The facility in Madison, Wis., is used for the advancement of and research in dairy cultures to make cheese, yogurt and probiotics.
The project team took 10 months to design a 7,000-sq-ft walk-in freezer to operate at -76° Fahrenheit and a corresponding 11,000-sq-ft building addition to house this ultra-cold box.
Owner: Danisco USA, Madison, Wis.
General Contractor: Tri-North Builders Inc., Madison, Wis.
Design Firm: Strand Associates Inc., Madison, Wis.
Working with Strand and Dualtemps to ensure that the freezer could reliably operate at -76° was critical. Once the freezer went into service, Danisco could not afford to have it stop working, since there would be no alternative to storing the products in the freezer.
The team made sure the design, functionality and reliability met the continuous-operation requirement. In addition to designing the freezer, the team also had to design redundant monitoring to make sure that all systems remained operational.
Cleaning of shoes entering the clean areas was accomplished by depressing the slab, and installing a foam solution shot from each side of the door frame to eliminate contaminants. A person walks through the foam and then across mats before entering the clean room. The clean room outside of the super-cold freezer has to remain sterile at all times for the preservation of the cultures.
The ceiling panels are supported by threaded rod with plastic parts attached to the panels. The rods are heavily insulated up to the freezer structure. The plastic part of the connection is required because frost would build up on metal. The large round insulated PVC tubes around the threaded rods are necessary because the plastic parts will transmit cold to the metal rods and we need to prevent frost build-up on the rods. The build-up would have to be cleaned off regularly to prevent the possibility of it falling off and damaging the panels.

• PROVIDED MATERIAL:

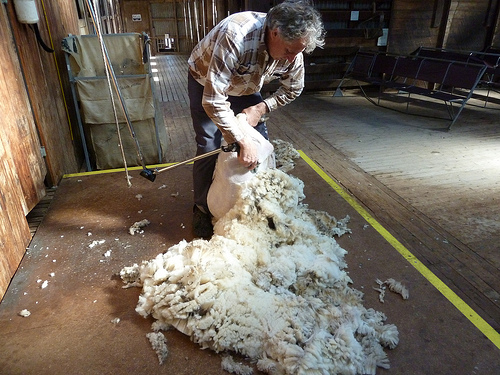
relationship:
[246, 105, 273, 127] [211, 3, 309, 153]
hand of man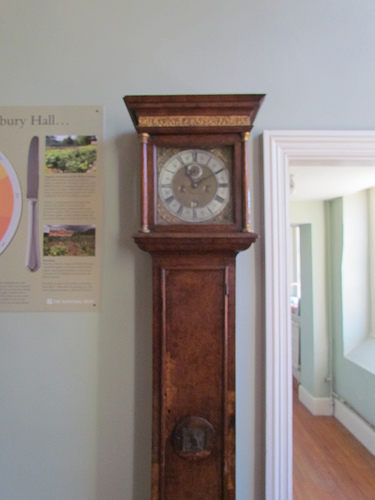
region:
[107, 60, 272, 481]
grandfather clock against wall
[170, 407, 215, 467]
grey square within a circle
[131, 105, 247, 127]
gold trim across top of clock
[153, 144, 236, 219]
roman numerals in white ring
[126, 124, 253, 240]
wooden dowels along side of clock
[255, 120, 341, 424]
white molding around doorway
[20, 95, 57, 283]
silver knife depicted on a poster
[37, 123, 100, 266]
pictures of homes and gardens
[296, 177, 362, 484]
hallway painted a greenish blue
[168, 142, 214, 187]
circle at the top of a circle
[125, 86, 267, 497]
Old grandfather clock focal point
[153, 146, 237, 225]
Ornamental bronze clock face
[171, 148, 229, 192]
Roman numerals time 11:10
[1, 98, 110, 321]
Poster plate knife green veg fields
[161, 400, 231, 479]
Indistinguishable round wood object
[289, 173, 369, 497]
Hallway painted light green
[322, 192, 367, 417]
Thick electrical wiring wall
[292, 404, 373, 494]
Wood floor boards hall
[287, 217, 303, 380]
Room window down hall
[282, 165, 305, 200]
Hanging light bulb fixture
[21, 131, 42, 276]
Butter knife printed on poster on the wall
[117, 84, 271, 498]
Old grandfather clock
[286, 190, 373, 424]
Green walls in the next room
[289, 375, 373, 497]
Hard wood floors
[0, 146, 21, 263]
Edge of a bowl on the poster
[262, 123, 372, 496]
Door frame next to the clock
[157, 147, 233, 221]
The face of the clock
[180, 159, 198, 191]
The hour hand of the clock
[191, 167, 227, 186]
The minute hand of the clock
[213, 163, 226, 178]
number the minute hand is pointing at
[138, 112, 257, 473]
this is a clock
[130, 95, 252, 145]
the frame is brown in color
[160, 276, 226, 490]
the stand is wooden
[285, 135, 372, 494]
the door is opened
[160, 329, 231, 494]
the stand is rusty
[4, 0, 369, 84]
the wall is white in color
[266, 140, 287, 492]
the doorstep is white in color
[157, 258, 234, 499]
the stand is straight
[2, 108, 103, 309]
this is post beside the clock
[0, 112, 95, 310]
the magazine post is brown in color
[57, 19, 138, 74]
the wall is white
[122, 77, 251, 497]
the clock is tall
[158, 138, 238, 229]
the clock is circle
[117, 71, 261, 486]
the clock is brown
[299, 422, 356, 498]
the floor is brown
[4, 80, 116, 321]
the poster is peach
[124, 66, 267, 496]
the clock is wooden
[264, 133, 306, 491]
the door edge is white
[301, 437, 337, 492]
the floor is wooden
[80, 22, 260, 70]
the wall is smooth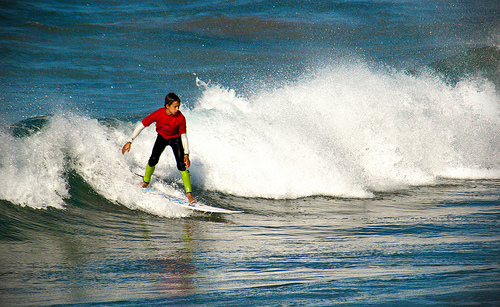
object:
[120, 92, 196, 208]
boy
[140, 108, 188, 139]
red shirt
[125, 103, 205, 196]
suit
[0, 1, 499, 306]
blue water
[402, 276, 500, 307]
blue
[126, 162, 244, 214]
surfboard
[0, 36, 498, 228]
wave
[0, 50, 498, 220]
white cap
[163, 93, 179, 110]
hair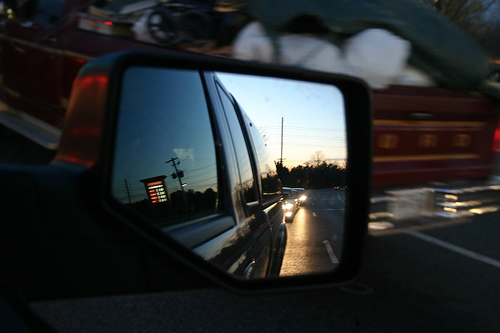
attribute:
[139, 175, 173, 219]
gas station — reflecting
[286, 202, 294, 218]
headlights — on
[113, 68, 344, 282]
mirror — reflecting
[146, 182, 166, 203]
sign — red, lit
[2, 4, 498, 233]
truck — maroon, loaded, red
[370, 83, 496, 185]
tailgate — red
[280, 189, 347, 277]
road — paved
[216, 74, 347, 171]
sky — clear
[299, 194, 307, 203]
headlights — on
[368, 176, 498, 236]
bumper — chrome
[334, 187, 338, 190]
red light — on, distant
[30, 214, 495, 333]
road — gray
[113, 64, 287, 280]
car — suv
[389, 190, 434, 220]
license plate — blurry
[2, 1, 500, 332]
background — blurry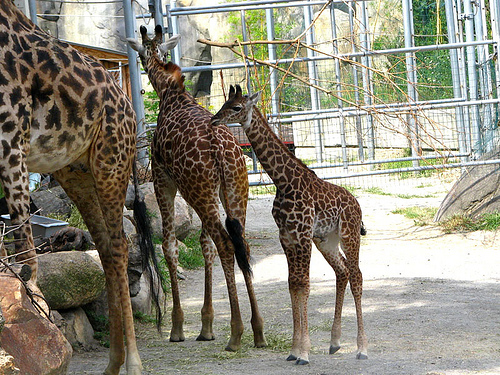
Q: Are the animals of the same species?
A: Yes, all the animals are giraffes.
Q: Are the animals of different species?
A: No, all the animals are giraffes.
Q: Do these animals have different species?
A: No, all the animals are giraffes.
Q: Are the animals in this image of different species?
A: No, all the animals are giraffes.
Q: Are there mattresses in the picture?
A: No, there are no mattresses.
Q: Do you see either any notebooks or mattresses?
A: No, there are no mattresses or notebooks.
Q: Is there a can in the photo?
A: No, there are no cans.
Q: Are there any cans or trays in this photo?
A: No, there are no cans or trays.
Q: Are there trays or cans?
A: No, there are no cans or trays.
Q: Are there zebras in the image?
A: No, there are no zebras.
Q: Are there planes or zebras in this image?
A: No, there are no zebras or planes.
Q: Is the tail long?
A: Yes, the tail is long.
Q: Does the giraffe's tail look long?
A: Yes, the tail is long.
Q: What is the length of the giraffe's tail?
A: The tail is long.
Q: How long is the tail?
A: The tail is long.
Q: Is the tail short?
A: No, the tail is long.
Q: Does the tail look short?
A: No, the tail is long.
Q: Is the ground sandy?
A: Yes, the ground is sandy.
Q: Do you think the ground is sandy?
A: Yes, the ground is sandy.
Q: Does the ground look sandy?
A: Yes, the ground is sandy.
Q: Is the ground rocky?
A: No, the ground is sandy.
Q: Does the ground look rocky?
A: No, the ground is sandy.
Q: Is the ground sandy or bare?
A: The ground is sandy.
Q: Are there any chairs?
A: No, there are no chairs.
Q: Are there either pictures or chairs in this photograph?
A: No, there are no chairs or pictures.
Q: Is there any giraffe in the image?
A: Yes, there is a giraffe.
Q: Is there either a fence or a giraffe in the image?
A: Yes, there is a giraffe.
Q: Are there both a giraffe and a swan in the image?
A: No, there is a giraffe but no swans.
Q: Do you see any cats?
A: No, there are no cats.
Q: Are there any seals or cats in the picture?
A: No, there are no cats or seals.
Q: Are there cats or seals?
A: No, there are no cats or seals.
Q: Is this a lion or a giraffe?
A: This is a giraffe.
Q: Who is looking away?
A: The giraffe is looking away.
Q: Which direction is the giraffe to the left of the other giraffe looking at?
A: The giraffe is looking away.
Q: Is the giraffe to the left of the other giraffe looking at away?
A: Yes, the giraffe is looking away.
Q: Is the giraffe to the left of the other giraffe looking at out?
A: No, the giraffe is looking away.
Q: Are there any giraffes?
A: Yes, there is a giraffe.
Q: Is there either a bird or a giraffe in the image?
A: Yes, there is a giraffe.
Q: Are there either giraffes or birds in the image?
A: Yes, there is a giraffe.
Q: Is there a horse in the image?
A: No, there are no horses.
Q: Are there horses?
A: No, there are no horses.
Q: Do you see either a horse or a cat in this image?
A: No, there are no horses or cats.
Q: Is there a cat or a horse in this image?
A: No, there are no horses or cats.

• EXPLORE THE MATERIAL:
A: Answer these questions using the freezer facility text:
(i) How many months did the project team take to design the freezer?
(ii) Which company served as the general contractor?
(iii) According to the text, why is the plastic part of the ceiling panel connection required?
B: Update the freezer facility text between "The project team" and "USA, Madison, Wis.", inclusive, changing "ultra-cold box" to "deep-freeze room".
C: Write what comes next in the freezer facility text, picking up after its final sentence.

• EXPECTED RESPONSES:
A:
(i) 10 months
(ii) Tri-North Builders Inc., Madison, Wis.
(iii) Frost would build up on metal.

B:
The project team took 10 months to design a 7,000-sq-ft walk-in freezer to operate at -76° Fahrenheit and a corresponding 11,000-sq-ft building addition to house this deep-freeze room.
Owner: Danisco USA, Madison, Wis.

C:
The freezer’s concrete slab was poured, cured and allowed to drop in temperature over eight weeks to control shrinkage. After the room and slab had reached -10°, the perimeter joints were caulked with a special compound that cures at that temperature. The room was then taken down to -76° over several weeks.
Air locks had to be installed to enter the super-cold freezer at -76°. They were created to go from ambient to 40°, 40° to -5° and -5° to -76°. This was necessary for the pressure issue and to control condensation or frost build-up in the units.
The 12-in.-thick freezer panels had to be fabricated in Europe, as no U.S. manufacturer would warrant panels for such extreme temperatures.
A lighting control reduces the amount of light, and related heat, generated by each bulb, allowing the freezer to cool to the proper temperature.
Wisconsin requires fire sprinklers and alarms throughout the building, but no sprinkler head or alarm will work at the temperatures found in this freezer. So the team designed and installed a system to trigger a fire alarm by detecting the change in air density that would occur if there were a fire in the ultra-cold box.